- _Your instructions_: Scan the data below for lines holding the word "salt", and copy each line found.
+++
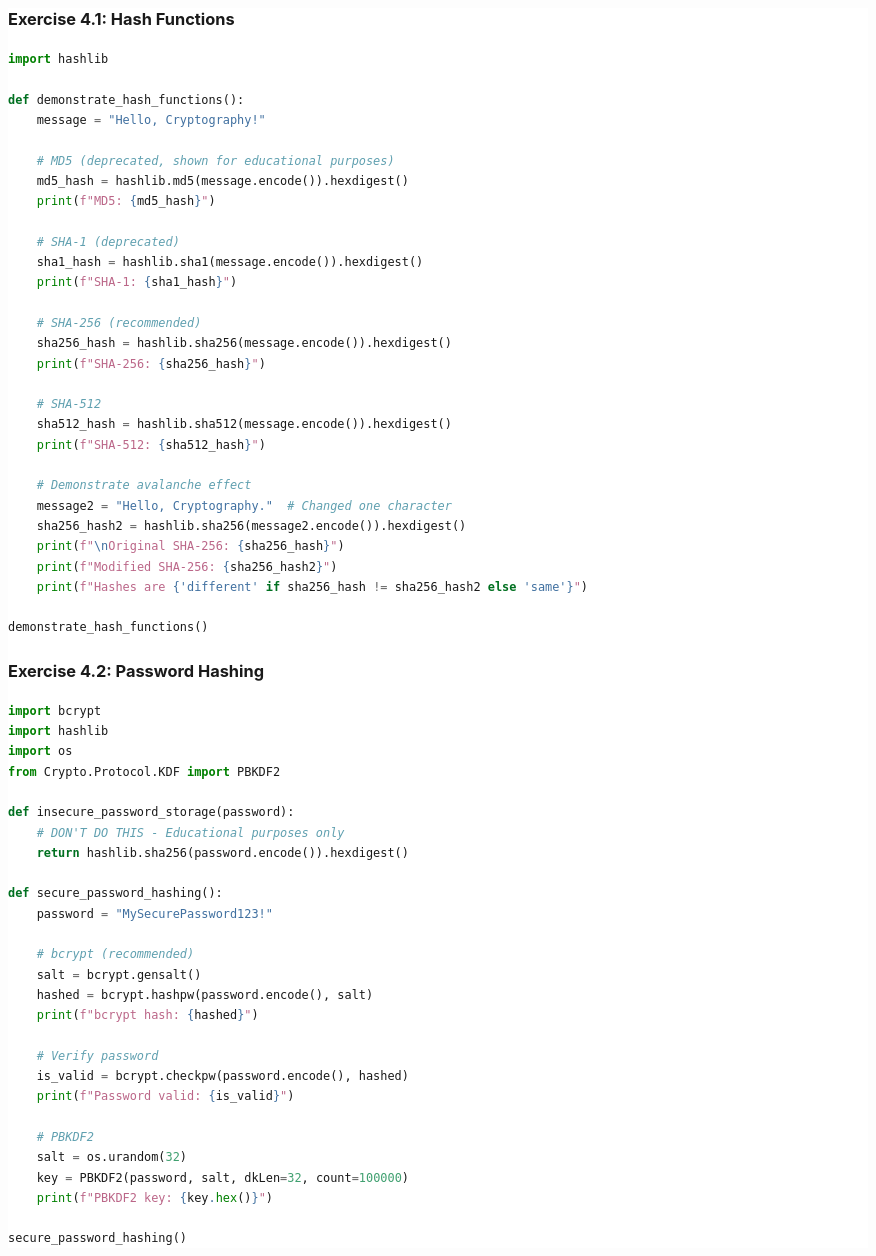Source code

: ### Exercise 4.1: Hash Functions
```python
import hashlib

def demonstrate_hash_functions():
    message = "Hello, Cryptography!"
    
    # MD5 (deprecated, shown for educational purposes)
    md5_hash = hashlib.md5(message.encode()).hexdigest()
    print(f"MD5: {md5_hash}")
    
    # SHA-1 (deprecated)
    sha1_hash = hashlib.sha1(message.encode()).hexdigest()
    print(f"SHA-1: {sha1_hash}")
    
    # SHA-256 (recommended)
    sha256_hash = hashlib.sha256(message.encode()).hexdigest()
    print(f"SHA-256: {sha256_hash}")
    
    # SHA-512
    sha512_hash = hashlib.sha512(message.encode()).hexdigest()
    print(f"SHA-512: {sha512_hash}")
    
    # Demonstrate avalanche effect
    message2 = "Hello, Cryptography."  # Changed one character
    sha256_hash2 = hashlib.sha256(message2.encode()).hexdigest()
    print(f"\nOriginal SHA-256: {sha256_hash}")
    print(f"Modified SHA-256: {sha256_hash2}")
    print(f"Hashes are {'different' if sha256_hash != sha256_hash2 else 'same'}")

demonstrate_hash_functions()
```

### Exercise 4.2: Password Hashing
```python
import bcrypt
import hashlib
import os
from Crypto.Protocol.KDF import PBKDF2

def insecure_password_storage(password):
    # DON'T DO THIS - Educational purposes only
    return hashlib.sha256(password.encode()).hexdigest()

def secure_password_hashing():
    password = "MySecurePassword123!"
    
    # bcrypt (recommended)
    salt = bcrypt.gensalt()
    hashed = bcrypt.hashpw(password.encode(), salt)
    print(f"bcrypt hash: {hashed}")
    
    # Verify password
    is_valid = bcrypt.checkpw(password.encode(), hashed)
    print(f"Password valid: {is_valid}")
    
    # PBKDF2
    salt = os.urandom(32)
    key = PBKDF2(password, salt, dkLen=32, count=100000)
    print(f"PBKDF2 key: {key.hex()}")

secure_password_hashing()
```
+++
- _Task output_:
    salt = bcrypt.gensalt()
    hashed = bcrypt.hashpw(password.encode(), salt)
    salt = os.urandom(32)
    key = PBKDF2(password, salt, dkLen=32, count=100000)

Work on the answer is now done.